Assim, nos termos do disposto no
citado artigo, constitui, nomeadamente, obstáculo à expulsão de estrangeiro do
território brasileiro a existência de filho do mesmo que comprovadamente esteja
sob a sua guarda e dele dependa economicamente, desde que a adoção ou o
reconhecimento de filho brasileiro não sejam supervenientes ao facto que
motivar a expulsão.
Sucede, contudo, que o regime legal
da expulsão de estrangeiro, sempre que o expulsando tenha filho menor
brasileiro, tem que ser conjugado com as normas e princípios referentes à
criança e ao adolescente, mormente no que concerne ao princípio do melhor
interesse da criança consagrado no artigo 227, caput, da Constituição Federal,
nos seguintes termos:
“É dever da família, da sociedade
e do Estado assegurar à criança, ao adolescente e ao jovem, com absoluta
prioridade, o direito à vida, à saúde, à alimentação, à educação, ao lazer, à
profissionalização, à cultura, à dignidade, ao respeito, à liberdade e à
convivência familiar e comunitária, além de colocá-los a salvo de toda a forma
de negligência, discriminação, exploração, violência, crueldade e opressão.”
Tal regra encontra-se também
inserida no artigo 4.º, caput, da Lei n.º 8.069, de 13/07/90, cujo parágrafo
único densifica a garantia da prioridade da seguinte forma:
“A garantia da prioridade
compreende:
a) primazia de receber proteção e
socorro em quaisquer circunstâncias;
b) precedência de atendimento nos
serviços públicos ou de relevância pública;
c) preferência na formulação e na
execução das políticas sociais públicas;
d) destinação privilegiada de
recursos públicos nas áreas relacionadas com a proteção à infância e juventude.”

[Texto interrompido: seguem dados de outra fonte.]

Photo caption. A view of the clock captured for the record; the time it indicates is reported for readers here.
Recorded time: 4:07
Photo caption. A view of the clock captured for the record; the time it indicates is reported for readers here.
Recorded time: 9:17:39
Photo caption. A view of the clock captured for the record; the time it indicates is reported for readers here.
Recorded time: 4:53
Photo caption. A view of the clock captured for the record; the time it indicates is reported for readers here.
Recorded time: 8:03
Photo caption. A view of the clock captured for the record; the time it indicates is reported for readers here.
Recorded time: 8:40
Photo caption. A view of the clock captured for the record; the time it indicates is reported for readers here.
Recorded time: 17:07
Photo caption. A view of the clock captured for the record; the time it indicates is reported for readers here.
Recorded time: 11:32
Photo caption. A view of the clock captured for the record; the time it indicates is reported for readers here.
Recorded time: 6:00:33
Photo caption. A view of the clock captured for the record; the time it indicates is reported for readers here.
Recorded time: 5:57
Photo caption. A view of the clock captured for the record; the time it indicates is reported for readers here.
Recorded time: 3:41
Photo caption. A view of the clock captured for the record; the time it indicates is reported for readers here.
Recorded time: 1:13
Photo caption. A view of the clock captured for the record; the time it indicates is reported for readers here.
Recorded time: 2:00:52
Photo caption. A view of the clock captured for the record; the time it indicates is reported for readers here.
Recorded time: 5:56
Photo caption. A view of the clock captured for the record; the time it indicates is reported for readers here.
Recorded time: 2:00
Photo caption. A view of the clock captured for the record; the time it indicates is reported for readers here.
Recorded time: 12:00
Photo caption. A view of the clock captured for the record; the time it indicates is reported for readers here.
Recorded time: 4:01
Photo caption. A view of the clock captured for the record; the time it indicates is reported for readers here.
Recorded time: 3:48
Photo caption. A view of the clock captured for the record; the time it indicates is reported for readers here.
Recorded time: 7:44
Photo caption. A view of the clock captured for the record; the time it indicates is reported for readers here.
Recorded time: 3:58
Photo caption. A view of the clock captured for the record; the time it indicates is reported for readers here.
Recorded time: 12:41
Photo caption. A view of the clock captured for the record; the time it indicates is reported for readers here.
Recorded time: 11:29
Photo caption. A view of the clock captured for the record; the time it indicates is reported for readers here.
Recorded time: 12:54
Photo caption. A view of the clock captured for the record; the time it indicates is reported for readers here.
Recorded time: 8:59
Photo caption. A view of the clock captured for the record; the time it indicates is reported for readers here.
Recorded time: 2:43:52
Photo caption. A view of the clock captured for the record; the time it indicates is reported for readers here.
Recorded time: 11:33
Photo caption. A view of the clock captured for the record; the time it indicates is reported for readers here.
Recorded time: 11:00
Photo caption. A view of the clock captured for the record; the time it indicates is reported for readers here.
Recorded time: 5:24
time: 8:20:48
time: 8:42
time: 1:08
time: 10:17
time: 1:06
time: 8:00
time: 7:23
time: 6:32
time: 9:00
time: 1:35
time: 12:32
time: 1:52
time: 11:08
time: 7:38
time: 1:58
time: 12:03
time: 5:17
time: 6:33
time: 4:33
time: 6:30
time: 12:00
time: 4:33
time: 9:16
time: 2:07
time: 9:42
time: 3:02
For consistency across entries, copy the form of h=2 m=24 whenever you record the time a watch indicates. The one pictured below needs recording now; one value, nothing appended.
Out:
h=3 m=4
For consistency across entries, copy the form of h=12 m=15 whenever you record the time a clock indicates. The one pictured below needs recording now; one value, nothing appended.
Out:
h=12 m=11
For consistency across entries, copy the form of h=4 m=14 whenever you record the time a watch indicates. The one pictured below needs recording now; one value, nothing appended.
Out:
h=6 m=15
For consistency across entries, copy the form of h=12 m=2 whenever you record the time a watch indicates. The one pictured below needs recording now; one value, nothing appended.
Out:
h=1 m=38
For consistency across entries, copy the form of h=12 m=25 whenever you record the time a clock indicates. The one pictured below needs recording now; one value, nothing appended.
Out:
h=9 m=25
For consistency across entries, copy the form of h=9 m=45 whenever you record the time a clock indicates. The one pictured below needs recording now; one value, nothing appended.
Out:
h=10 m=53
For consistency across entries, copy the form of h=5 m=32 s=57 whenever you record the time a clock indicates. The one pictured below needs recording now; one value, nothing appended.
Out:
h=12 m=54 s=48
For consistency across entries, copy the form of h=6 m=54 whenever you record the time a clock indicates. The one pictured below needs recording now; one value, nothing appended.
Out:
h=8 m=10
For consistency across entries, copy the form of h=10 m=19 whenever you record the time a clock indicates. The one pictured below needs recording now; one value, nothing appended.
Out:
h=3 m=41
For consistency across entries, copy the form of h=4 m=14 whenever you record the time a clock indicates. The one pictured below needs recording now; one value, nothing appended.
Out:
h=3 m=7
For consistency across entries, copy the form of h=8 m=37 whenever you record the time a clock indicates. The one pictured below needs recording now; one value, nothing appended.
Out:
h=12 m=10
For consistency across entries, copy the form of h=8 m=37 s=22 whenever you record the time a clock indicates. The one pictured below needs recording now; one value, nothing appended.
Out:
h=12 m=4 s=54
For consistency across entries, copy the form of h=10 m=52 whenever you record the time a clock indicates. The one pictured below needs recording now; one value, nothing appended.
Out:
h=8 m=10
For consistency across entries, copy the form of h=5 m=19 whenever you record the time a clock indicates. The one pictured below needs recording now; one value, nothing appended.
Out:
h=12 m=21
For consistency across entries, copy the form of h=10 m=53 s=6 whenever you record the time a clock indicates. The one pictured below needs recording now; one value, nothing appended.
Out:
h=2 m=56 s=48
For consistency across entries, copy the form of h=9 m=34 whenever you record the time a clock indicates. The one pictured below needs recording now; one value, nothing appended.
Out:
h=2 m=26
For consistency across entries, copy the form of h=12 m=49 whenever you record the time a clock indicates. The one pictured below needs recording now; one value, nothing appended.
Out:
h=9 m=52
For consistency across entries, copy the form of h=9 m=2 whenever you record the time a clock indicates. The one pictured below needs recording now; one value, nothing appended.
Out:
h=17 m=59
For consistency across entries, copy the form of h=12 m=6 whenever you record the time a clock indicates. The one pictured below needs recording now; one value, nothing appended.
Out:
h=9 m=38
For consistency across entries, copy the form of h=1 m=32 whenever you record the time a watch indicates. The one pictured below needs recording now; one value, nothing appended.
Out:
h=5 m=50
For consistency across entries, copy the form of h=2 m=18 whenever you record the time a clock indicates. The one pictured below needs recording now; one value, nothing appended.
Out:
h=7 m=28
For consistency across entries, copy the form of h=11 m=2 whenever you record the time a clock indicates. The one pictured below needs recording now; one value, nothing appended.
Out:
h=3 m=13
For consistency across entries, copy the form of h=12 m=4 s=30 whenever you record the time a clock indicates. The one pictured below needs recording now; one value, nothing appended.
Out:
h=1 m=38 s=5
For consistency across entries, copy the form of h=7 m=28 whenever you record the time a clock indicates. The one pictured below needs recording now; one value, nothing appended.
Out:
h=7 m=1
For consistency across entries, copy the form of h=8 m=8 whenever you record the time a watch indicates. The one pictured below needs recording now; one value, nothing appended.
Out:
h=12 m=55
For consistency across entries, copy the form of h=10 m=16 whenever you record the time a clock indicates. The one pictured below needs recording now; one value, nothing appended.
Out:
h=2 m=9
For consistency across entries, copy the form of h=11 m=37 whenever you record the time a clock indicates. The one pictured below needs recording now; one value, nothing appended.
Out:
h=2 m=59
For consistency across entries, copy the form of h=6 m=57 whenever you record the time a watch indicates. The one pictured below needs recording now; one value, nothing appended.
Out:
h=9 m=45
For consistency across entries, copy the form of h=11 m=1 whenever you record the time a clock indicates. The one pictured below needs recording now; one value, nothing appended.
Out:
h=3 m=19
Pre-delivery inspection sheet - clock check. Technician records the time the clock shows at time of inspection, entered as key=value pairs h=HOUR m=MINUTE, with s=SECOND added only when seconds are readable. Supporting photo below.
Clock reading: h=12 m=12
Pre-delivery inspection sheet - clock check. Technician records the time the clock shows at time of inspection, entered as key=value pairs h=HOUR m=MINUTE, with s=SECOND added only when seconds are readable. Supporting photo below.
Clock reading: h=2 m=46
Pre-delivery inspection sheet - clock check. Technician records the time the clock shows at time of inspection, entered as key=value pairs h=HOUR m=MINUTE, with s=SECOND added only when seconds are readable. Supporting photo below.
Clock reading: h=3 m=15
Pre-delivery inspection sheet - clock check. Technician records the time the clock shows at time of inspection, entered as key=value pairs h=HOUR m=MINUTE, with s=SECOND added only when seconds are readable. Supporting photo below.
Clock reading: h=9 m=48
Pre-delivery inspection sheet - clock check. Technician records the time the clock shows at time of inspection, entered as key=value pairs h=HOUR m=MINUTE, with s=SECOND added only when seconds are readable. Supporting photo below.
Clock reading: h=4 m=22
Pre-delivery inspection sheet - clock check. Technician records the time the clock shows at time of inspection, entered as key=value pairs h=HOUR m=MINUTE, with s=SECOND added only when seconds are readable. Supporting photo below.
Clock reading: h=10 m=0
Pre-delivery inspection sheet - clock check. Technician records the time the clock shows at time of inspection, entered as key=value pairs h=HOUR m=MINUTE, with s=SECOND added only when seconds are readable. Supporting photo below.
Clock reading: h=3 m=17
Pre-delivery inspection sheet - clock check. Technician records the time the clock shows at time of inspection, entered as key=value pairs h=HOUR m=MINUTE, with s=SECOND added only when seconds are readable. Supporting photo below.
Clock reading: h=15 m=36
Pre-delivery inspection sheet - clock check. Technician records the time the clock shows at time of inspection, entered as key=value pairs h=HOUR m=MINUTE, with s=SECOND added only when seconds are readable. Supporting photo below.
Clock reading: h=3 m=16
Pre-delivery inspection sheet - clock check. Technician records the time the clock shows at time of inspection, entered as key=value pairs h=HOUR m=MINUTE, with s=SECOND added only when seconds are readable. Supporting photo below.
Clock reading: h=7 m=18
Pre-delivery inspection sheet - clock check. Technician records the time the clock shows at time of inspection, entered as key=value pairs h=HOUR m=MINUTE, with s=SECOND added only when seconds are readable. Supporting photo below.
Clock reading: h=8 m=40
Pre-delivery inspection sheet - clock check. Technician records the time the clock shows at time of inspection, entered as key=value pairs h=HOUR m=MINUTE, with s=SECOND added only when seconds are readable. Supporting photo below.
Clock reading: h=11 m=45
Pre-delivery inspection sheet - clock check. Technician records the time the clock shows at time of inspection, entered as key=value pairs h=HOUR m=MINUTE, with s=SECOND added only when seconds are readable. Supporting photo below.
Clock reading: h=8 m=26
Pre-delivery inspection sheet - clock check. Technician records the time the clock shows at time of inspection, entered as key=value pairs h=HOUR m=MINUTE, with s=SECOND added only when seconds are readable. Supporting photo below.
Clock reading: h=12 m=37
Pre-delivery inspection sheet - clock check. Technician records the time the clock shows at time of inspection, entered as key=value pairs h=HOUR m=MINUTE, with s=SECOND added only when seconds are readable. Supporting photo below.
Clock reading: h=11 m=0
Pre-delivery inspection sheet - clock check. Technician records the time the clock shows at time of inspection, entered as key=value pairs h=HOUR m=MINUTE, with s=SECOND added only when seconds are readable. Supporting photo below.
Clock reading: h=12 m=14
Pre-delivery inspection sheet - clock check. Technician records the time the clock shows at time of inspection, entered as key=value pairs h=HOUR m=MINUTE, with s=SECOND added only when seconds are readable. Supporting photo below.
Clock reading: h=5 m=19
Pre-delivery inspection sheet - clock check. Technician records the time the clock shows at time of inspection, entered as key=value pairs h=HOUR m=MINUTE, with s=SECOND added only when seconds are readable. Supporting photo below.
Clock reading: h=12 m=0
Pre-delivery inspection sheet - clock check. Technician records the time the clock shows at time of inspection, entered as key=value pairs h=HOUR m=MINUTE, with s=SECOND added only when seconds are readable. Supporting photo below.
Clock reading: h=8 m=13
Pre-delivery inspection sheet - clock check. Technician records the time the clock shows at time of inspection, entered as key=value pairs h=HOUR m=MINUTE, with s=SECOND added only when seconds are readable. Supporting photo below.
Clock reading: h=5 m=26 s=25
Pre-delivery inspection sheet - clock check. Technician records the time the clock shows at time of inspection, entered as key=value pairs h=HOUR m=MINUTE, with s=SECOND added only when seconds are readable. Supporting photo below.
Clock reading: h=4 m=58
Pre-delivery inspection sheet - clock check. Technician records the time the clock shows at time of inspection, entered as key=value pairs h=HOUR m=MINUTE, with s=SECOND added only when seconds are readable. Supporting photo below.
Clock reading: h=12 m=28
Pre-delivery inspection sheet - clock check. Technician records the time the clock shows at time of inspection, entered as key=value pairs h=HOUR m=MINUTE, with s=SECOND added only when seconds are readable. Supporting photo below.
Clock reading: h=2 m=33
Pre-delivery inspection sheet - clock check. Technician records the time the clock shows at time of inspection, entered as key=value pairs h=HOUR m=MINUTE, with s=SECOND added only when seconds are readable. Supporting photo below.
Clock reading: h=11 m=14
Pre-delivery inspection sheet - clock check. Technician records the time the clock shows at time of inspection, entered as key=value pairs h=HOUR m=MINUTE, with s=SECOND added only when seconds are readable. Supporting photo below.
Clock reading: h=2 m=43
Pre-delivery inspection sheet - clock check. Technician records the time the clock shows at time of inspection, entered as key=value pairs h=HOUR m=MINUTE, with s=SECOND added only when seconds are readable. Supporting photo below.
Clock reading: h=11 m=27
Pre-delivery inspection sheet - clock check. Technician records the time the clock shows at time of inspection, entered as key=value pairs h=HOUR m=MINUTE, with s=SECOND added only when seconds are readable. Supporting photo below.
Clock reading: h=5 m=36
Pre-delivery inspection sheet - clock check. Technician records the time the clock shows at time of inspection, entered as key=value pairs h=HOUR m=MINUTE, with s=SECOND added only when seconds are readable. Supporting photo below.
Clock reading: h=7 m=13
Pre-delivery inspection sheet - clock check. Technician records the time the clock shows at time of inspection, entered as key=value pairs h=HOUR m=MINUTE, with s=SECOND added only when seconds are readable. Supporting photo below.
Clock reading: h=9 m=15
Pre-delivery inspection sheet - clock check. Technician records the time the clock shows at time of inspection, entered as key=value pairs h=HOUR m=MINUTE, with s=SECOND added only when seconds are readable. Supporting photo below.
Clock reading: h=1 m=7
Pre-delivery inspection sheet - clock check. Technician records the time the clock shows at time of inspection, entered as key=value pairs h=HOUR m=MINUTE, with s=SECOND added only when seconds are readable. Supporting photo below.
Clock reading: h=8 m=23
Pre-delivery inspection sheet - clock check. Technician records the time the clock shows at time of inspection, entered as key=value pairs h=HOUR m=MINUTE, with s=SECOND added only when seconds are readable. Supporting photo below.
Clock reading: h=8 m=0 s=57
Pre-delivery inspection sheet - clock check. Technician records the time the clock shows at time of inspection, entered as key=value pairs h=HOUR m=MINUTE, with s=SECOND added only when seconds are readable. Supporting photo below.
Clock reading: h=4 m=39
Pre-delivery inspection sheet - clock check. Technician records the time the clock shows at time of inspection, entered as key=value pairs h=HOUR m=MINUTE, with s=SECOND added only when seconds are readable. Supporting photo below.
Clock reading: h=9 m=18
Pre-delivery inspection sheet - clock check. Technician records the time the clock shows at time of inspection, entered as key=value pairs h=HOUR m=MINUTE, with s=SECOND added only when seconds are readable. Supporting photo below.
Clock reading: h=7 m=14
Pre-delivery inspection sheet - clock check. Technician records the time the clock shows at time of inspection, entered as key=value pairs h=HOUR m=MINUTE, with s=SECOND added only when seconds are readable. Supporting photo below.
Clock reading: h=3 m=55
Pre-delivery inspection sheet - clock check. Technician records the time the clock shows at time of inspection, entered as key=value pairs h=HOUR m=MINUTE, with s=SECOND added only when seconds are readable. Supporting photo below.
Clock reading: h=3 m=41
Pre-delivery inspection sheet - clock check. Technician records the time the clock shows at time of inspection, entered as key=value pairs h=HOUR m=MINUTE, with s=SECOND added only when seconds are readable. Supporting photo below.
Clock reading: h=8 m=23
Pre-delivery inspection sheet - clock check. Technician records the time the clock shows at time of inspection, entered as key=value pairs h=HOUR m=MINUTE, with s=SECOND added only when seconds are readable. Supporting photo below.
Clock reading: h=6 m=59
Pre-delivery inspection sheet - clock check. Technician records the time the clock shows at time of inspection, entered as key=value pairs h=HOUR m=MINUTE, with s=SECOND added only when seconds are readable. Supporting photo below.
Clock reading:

Por consequência, para o que
agora releva, a decisão de expulsão, cujo processo se encontra regulado nos
artigos 100 a 109 do Decreto n.º 86.715, de 10/12/81, não pode deixar de
considerar um eventual resultado de desprotecção do filho menor do estrangeiro, ainda
que registado após o facto que constitui a causa de expulsão, devendo, como tal, proceder-se a um juízo de prognose relativamente a tal
possibilidade num cenário de ausência do progenitor.
Tem sido esse o entendimento
seguido pelo Superior Tribunal de Justiça, sendo ilustrativa a seguinte ementa,
referente ao acórdão proferido no âmbito do HC289637:
“ADMINISTRATIVO E PROCESSUAL
CIVIL. HABEAS CORPUS. . EXPULSÃO DE ESTRANGEIRO DO TERRITÓRIO NACIONAL.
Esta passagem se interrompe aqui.